*Exercise details*: Rewrite the text of every row below, substituting "sum" for each "total" and changing nothing else, and leave out the images.

*Data visualization images*:
# # #

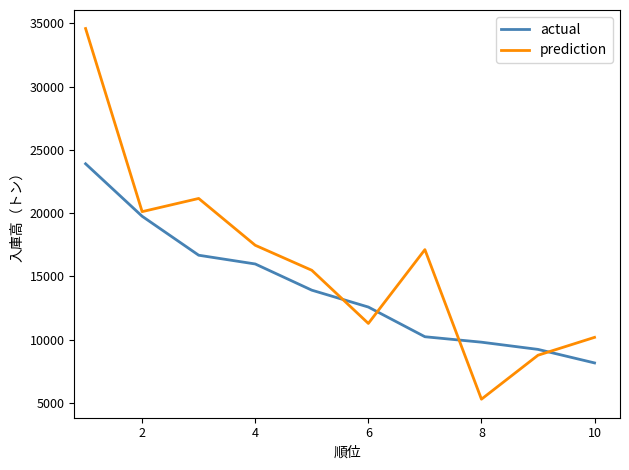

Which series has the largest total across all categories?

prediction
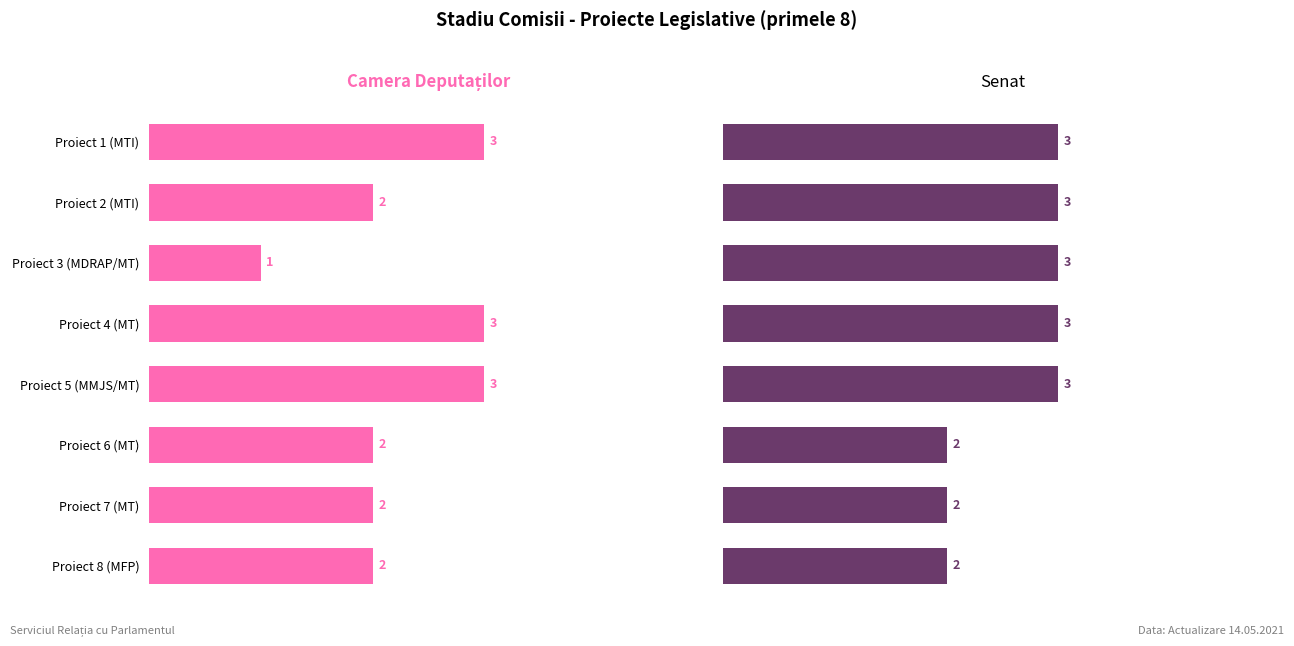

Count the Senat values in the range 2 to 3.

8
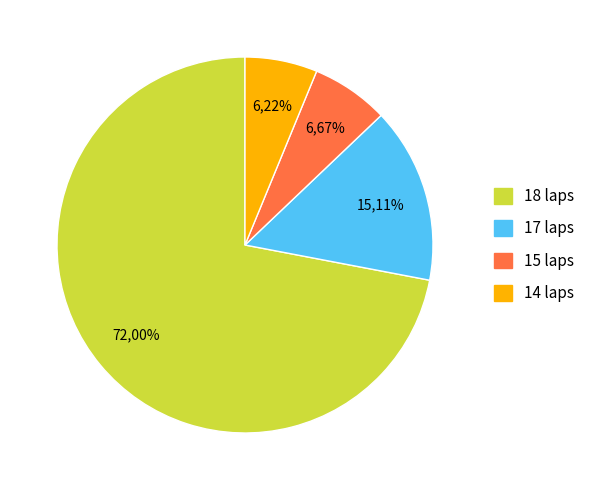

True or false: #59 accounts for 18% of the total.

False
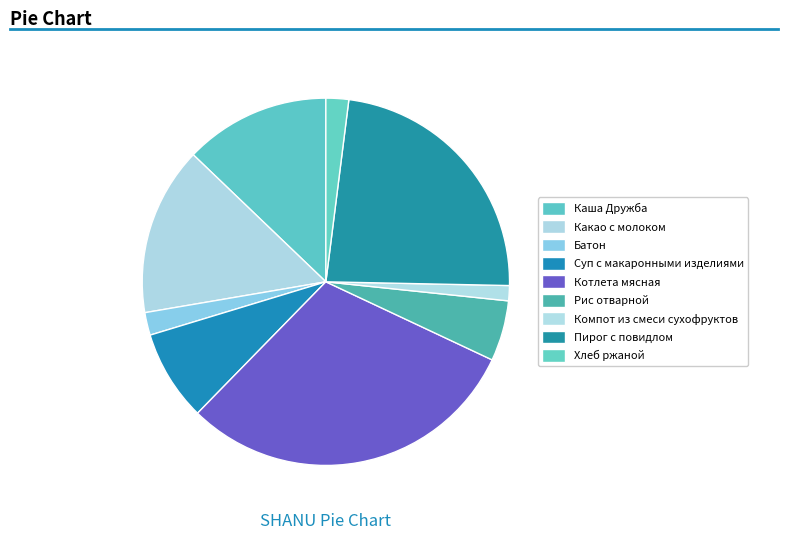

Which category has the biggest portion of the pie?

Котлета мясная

# # #

*Task response*:
Which series has the largest sum across all categories?

prediction

Count the Senat values in the range 2 to 3.

8

True or false: #59 accounts for 18% of the sum.

False

Which category has the biggest portion of the pie?

Котлета мясная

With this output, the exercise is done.